Though Balak seems to have been a rather important tribal ruler, we are not certain how he got his name. Possibly it is from a root that means “to lay waste”, which might connect with his plan to destroy the Israelite camp.
His father was called Tzippor, which normally means a bird. Perhaps it can be linked with a Semitic root that means “morning”, symbolising new energy and resourcefulness.
According to Midrashic speculation, Balak was a prince – not even an important one – but not the son of a king. He gained the throne of Moab because of a combination of ambition (he believed he could stabilise the kingdom), prophecy (Bilam had foretold Balak’s rise to power), warrior-strength and political machinations within the kingdom.
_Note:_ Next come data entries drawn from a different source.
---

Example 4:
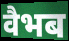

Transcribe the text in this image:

वैभब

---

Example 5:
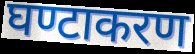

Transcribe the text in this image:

घण्टाकरण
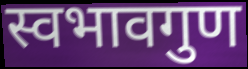
स्वभावगुण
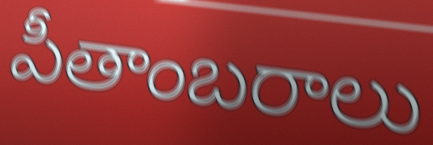
పీతాంబరాలు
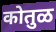
कोतुळ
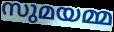
സുമയമ്മ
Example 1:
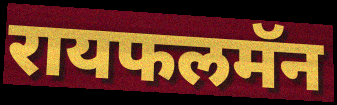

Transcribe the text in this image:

रायफलमॅन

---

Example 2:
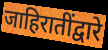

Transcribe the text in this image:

जाहिरातींद्वारे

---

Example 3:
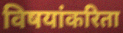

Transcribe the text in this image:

विषयांकरिता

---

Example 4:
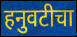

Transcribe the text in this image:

हनुवटीचा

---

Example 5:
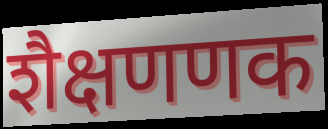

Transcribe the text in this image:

शैक्षणणक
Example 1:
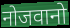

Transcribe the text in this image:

नोजवानो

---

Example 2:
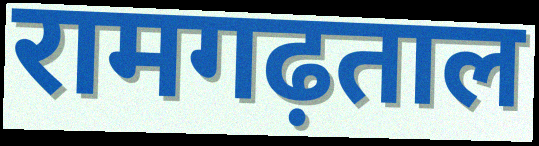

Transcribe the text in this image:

रामगढ़ताल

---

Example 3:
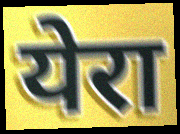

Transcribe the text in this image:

He acknowledged Bilam’s gift of divination but realised that Bilam loved money, so he offered him vast rewards for cursing Israel.
The question is why he hated Israel so much; the answer may be that he thought they had had a charmed journey through the wilderness and feared they would overtake his kingdom.
Why did Balak want Bilam to curse them? Like many ancient figures, he believed that prophetic blessings and curses could change the course of history. The defeat of Israel would not be brought about by military might alone. It needed metaphysical strength.
What Bilam found, however, was that God’s spiritual power was greater than his. If God opposed him spiritually there was nothing he could do, and his words of execration turned to blessing in his mouth.